All of these systems have initial versions running now, details below. For our privacy policy see here.
As of January 2023 we make use of the following APIs and external services:
- Google Cloud Speech-to-Text API for automatic transcription of voice chat, to enable subtitles, seminar transcripts, and AI participation.
- Google Cloud Vision API (OCR, Object localisation) to support AIs being able to read boards.
- OpenAI GPT for question answering and chatbots.
- OpenAI embeddings for computing embedding vectors of text.
- Pinecone vector database, for chatbots and semantic search of transcripts and references.
See the OpenAI models page for up to date information. We refer to OpenAI's pricing.

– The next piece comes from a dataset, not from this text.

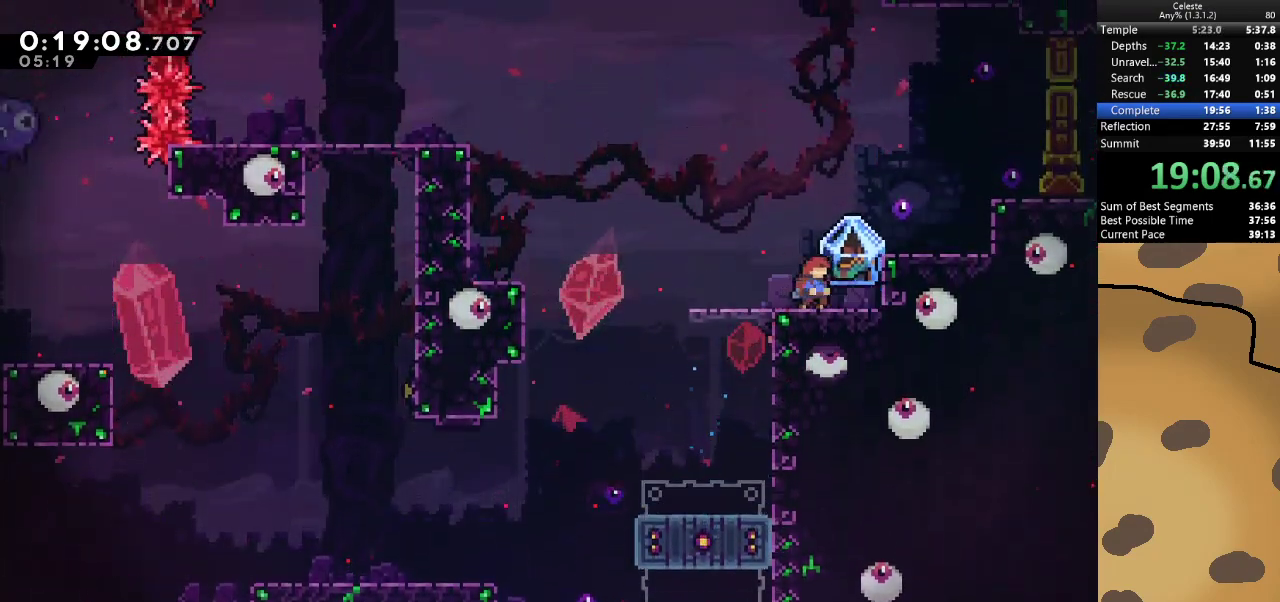
{"keys": ["d", "grab"], "events": [[200, "jump", "up"], [300, "jump", "down"], [433, "jump", "up"]]}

A text completion model like GPT takes in text, breaks the text into tokens and then passes these tokens through a neural network in order to generate the next token (and thus, with enough tokens, the next word). This continues until the model predicts an end of message token and stops (or it reaches a specified token limit). The text passed into the model is called the context or prompt for this prediction, and in the most capable model as of this writing (which is what we refer to as GPT3.5 here) is text-davinci-003 which has a 4,000 token context (there are about 1000 tokens in 750 words, so that's around 3000 words).
So you cannot simply paste a book into the text window and start asking GPT questions. Similarly, a chatbot can't just read in an arbitrary long history of its interactions with you and start conversing on the basis of that history. ChatGPT is based on the same technology, with some wrapping that is not public, probably similar to what is described below.
You can think of the context as short term memory for the model. The weights themselves contain an immense amount of knowledge, but you cannot directly augment that (except by fine-tuning, which raises the cost prohibitively and is in most cases probably inferior to the strategy described here). The key to overcoming this context limit is embeddings which can be used to source relevant information and include it in the context.
To explain consider the following prompt for one of metauni's seminarbots (Doctr). It is split into two parts. The first part is the preamble:
Based on Observations and Thoughts, an agent takes Actions, such as speaking
sentences with Say. An agent can have Thoughts, which may include reflections
on the conversation and goals for the future. An agent does not need to Say anything
or have new Thoughts. Actions should sometimes try to realise goals stated in Thoughts.
Agents never repeat themselves or other agents. Agents do not waste time making too many plans.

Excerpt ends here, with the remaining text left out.